Web Access for users?]

Regardless, accounts with no password are automatically created when
a person submits a ticket. To give them a default password you have
to hack one of the files

So the uses is supposed to be able to enter just their e-mail address
in the Web UI login, leave the password field blank and be able to
login?

Normally the account is created by sending e-mail to RT for a ticket.
If that’s not feasible, I think you need to create the accounts by
hand.

The accounts are created automatically. That works. If I set their
password once created they can log in. I have 850 users though. :slight_smile: I’m
sure I can hack the appropriate .pl file to set a default password. I
think someone sent me a message on where to find this.
How hard would it be to generate a random password and e-mail it to the
user? Anyone have any thoughts on how to do this?
There does not seem to be a way for them to change their password in the
web UI one they logged in. Is this the case? Any thoughts on how can I
deal with this?

I opted for the “not everyone gets an account” approach. I use a guest
account from a custom web form for users to create tickets. When a user
goes to the form, if they aren’t already logged in, they get logged in
as guest. And guest isn’t privileged, but can access all the forms I’ve
created for ticket submissions.

I’m not sure what your needs are, but that may be an alternative that’s
interesting to you. It’s not necessarily less work than creating the
passwords, but for my site it was better for the users.

Also, they should be able to login and click on Preferences to change
their password, unless I’ve missed something.

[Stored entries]
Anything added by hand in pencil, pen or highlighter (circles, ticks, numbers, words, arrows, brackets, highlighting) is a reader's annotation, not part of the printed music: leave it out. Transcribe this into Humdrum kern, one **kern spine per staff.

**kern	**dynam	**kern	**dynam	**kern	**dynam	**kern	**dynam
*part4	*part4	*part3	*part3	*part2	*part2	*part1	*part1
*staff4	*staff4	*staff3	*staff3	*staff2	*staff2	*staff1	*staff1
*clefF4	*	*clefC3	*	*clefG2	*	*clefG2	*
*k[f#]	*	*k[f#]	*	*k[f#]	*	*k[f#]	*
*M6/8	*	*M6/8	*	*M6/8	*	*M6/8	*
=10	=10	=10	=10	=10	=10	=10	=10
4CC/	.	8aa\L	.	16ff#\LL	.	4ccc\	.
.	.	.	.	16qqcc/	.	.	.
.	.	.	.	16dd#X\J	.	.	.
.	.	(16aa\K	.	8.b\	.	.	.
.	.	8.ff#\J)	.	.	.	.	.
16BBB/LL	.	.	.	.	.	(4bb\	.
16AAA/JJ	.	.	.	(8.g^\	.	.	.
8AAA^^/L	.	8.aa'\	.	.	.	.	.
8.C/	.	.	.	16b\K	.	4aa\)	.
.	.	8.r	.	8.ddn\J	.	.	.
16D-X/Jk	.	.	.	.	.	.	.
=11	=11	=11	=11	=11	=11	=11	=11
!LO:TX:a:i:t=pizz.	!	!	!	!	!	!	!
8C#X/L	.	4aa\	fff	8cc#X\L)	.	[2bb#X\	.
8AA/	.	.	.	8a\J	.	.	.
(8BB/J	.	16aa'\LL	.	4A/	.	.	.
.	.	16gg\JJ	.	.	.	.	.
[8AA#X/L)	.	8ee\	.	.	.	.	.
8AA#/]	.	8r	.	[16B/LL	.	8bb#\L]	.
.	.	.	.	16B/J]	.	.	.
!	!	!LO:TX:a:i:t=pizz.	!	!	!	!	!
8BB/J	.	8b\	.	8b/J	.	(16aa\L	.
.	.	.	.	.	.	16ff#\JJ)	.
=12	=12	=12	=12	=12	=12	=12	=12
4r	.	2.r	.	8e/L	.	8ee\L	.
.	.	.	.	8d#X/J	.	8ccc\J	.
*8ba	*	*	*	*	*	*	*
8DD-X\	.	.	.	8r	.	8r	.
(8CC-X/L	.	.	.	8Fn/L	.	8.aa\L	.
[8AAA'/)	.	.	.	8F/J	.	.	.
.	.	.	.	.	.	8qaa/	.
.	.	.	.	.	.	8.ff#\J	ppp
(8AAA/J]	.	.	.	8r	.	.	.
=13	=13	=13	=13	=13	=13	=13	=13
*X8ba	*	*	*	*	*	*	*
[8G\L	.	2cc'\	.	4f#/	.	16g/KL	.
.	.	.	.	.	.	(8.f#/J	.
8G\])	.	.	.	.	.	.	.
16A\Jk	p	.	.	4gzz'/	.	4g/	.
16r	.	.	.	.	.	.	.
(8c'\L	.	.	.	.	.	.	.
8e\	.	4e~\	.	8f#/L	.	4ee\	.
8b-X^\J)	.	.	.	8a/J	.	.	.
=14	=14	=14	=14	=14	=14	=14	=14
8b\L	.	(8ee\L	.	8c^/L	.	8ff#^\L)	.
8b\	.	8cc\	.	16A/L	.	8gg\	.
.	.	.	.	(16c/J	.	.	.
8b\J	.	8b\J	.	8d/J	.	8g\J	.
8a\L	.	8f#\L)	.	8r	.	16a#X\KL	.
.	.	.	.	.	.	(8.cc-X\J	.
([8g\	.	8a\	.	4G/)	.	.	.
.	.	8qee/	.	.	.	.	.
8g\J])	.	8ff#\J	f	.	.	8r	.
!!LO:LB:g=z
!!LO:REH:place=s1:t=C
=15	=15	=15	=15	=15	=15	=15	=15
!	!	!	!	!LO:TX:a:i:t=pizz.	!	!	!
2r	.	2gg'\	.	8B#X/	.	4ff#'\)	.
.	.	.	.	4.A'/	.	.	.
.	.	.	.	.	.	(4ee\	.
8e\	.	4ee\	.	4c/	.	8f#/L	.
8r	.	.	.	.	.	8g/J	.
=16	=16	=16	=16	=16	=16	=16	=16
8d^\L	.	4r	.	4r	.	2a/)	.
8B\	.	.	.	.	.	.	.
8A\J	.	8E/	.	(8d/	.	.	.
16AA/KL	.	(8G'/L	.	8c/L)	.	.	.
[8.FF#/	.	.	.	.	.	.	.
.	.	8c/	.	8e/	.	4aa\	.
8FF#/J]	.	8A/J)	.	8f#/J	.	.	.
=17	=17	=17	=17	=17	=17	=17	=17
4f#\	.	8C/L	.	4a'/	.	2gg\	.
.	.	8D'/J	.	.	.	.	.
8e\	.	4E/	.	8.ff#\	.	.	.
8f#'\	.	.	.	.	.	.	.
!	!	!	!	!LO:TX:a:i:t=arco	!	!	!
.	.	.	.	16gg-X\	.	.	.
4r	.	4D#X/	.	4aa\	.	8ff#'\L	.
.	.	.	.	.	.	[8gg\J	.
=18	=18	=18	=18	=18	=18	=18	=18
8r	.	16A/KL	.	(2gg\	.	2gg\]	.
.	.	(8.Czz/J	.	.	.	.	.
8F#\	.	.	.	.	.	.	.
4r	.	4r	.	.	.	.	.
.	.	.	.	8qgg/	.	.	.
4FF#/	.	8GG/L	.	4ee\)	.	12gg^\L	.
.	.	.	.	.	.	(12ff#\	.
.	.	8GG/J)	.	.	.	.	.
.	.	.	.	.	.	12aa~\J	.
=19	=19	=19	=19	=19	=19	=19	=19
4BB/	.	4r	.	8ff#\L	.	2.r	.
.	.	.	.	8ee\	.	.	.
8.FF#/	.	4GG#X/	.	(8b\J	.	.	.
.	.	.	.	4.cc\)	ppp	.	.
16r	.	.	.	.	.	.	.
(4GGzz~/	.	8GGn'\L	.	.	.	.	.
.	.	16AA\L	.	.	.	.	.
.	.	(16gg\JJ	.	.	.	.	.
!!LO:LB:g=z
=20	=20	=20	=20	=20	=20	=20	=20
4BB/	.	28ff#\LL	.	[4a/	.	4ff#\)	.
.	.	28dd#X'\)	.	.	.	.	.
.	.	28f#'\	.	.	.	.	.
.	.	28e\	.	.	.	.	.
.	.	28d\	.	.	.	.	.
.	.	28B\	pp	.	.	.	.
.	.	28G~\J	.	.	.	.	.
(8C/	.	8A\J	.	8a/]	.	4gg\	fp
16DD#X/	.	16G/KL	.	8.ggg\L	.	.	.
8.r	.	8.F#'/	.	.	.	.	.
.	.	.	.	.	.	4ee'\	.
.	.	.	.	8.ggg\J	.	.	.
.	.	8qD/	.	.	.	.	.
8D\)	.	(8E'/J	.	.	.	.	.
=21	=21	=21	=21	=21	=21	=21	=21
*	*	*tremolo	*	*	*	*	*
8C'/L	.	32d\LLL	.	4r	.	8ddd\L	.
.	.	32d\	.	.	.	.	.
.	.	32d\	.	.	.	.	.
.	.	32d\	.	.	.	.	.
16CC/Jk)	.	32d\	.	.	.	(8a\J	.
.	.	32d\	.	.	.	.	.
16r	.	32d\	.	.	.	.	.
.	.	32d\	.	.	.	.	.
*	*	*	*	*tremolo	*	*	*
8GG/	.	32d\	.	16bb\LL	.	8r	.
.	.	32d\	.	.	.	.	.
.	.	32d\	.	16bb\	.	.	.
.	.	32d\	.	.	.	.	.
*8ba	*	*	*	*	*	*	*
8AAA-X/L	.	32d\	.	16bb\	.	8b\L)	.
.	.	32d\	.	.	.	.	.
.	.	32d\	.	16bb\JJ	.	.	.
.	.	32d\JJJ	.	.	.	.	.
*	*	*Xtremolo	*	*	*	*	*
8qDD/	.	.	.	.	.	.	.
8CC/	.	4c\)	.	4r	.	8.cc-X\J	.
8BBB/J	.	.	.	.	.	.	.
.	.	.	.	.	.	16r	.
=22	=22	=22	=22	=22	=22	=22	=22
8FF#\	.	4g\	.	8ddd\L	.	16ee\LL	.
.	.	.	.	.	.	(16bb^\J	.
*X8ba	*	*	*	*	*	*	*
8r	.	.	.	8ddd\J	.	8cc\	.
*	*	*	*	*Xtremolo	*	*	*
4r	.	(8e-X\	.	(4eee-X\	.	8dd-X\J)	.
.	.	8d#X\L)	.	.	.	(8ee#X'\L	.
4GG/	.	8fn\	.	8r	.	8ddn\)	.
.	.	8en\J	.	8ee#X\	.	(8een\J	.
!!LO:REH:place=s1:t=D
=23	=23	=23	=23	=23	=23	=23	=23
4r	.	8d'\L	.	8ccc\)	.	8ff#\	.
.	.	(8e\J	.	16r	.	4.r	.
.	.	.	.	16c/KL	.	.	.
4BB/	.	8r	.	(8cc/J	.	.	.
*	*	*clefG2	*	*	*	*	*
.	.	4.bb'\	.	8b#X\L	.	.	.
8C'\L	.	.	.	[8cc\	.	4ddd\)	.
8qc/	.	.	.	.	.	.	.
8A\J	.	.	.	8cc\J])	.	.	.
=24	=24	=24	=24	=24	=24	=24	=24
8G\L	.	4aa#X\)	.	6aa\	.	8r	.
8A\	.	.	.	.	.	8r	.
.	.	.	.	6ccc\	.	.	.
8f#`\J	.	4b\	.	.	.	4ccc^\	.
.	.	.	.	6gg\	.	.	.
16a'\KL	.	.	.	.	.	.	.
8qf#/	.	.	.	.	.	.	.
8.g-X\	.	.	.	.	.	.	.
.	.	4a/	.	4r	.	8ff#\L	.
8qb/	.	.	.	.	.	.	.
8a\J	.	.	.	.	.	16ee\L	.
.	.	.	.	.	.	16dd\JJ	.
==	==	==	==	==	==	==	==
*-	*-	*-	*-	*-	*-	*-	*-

List of tasks
A. In the discussion of web access for users, how many users does the person whose accounts are created automatically have?
B. Summarize the discussion of web access for users in two sentences.
Use only the text to respond.

Answers
A. 850 users.

B. Accounts with no password are created automatically when a person submits a ticket, and one participant with 850 users asks about setting a default password, e-mailing a random one, and whether users can change their password in the web UI. A respondent describes instead using a guest account from a custom web form for ticket submissions and adds that users should be able to change their password by clicking on Preferences.